Когда я начинал целовать ее в ухо (ей там щекотно) по ошибке

Искал женщину, чтобы целовать ее от гребенок до ног

Искал женщину, с которой бы я часто и много мог

Искал женщину, после которой я был бы весь мокр

Искал женщину, у подъезда которой под дождем с букетом бы мокнул

Искал женщину, чтобы кусала мне губы, как я люблю

Искал женщину, чтобы любила странное, о чем не принято говорить

Искал хорошо пишущую женщину, чтобы ей восторгаться

Искал хорошо и крепко спящую женщину, чтобы с ней спать

В фильме «Ищите женщину» телефонистку, которая завязывает сюжет, зовут Алиса Постик

Такой вот получается постик

В животе у женщины завязывается жизнь, то есть происходит завязь

И я испытываю зависть

Искал женщину, которая, в отличие от меня действительно может творить

Да и просто поговорить

Сцена четвертая

На экране демонстрируется художественный фильм пять – семь минут длиной. Фильм выдержан в стилистике модного показа и рекламы дизайнерской одежды. Фильм без слов; звучит типичная для модного показа мажорная поп-музыка.

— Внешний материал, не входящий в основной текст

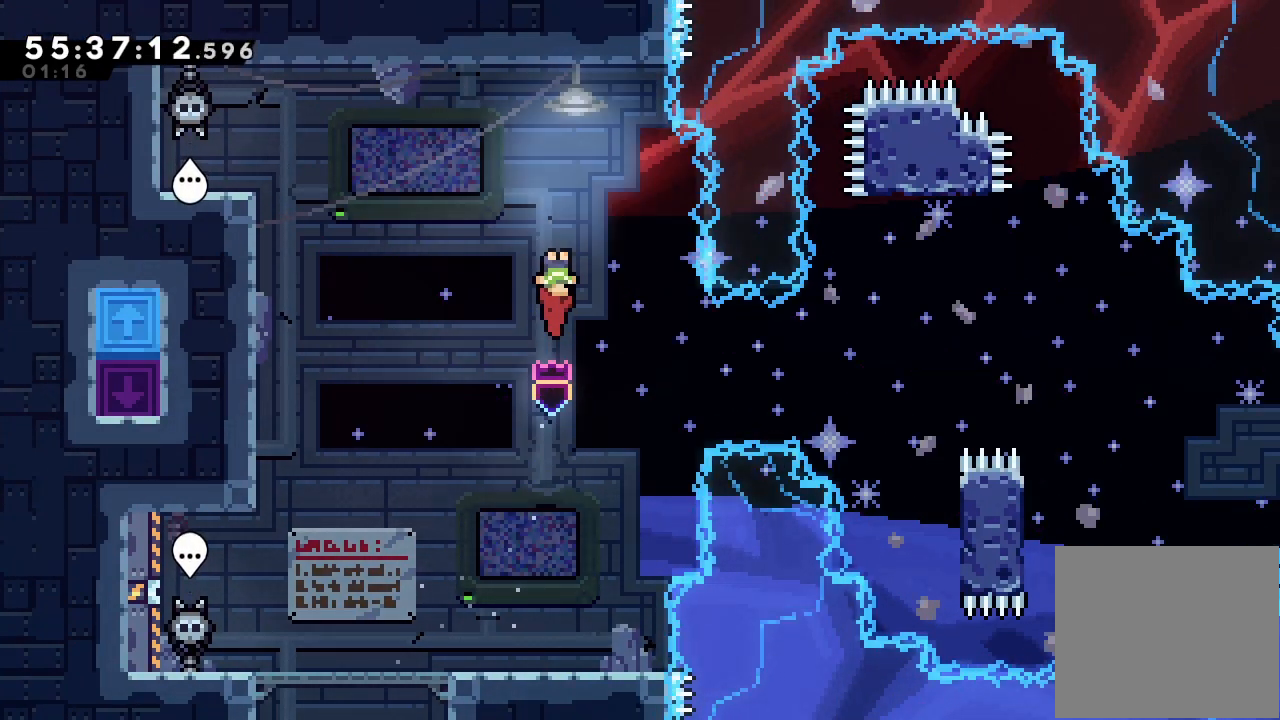
{"keys": [], "events": []}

Эпизод 1. Лифт со стеклянными стенами в торговом центре медленно ползет вверх, как поршень огромного шприца, набирающего жидкость из декоративного бассейна внизу. Виктор и Натали выходят из него и идут по этажу мимо бутиков. Походка у Натали, как у профессиональной модели. В руках у нее несколько пакетов с одеждой, Виктор также несет покупки.

Эпизод 2. Герои заходят в магазины, где Натали прикидывает на себя платья. В монтажной нарезке они внезапно и часто оказываются в примерочных, где Натали сбрасывает с плеч тоненькие черные бретельки, а Виктор прижимает ее к стенке кабинки и целует в шею и грудь. Натали ласково отталкивает его, оба смеются, она прогоняет его из примерочной, у входа в которую уже поджидает угрюмая продавец-консультант.

Эпизод 3. Заходят в обувные магазины. Виктор становится перед Натали на одно колено и помогает ей примерять разные, но непременно роскошные туфли. Планы здесь крупные, контрастирующие по длительности с динамичным монтажом предыдущих сцен, откровенно эстетские, отсылающие к стилистике Квентина Тарантино в подаче подобных образов. Голая ступня Натали с легкомысленным педикюром задерживается в руке Виктора. Натали смеется, запрокидывая голову и широко раскрывая губы, как типичная счастливая потребительница из рекламы.

Эпизод 4. Герои, нагруженные пакетами с покупками, заходят в кафе. Натали бросает пакеты на диван, сама падает на него и, не глядя в меню, что-то говорит подошедшей официантке. Натали и Виктор целуются. Официантка приносит обоим пасту и капучино.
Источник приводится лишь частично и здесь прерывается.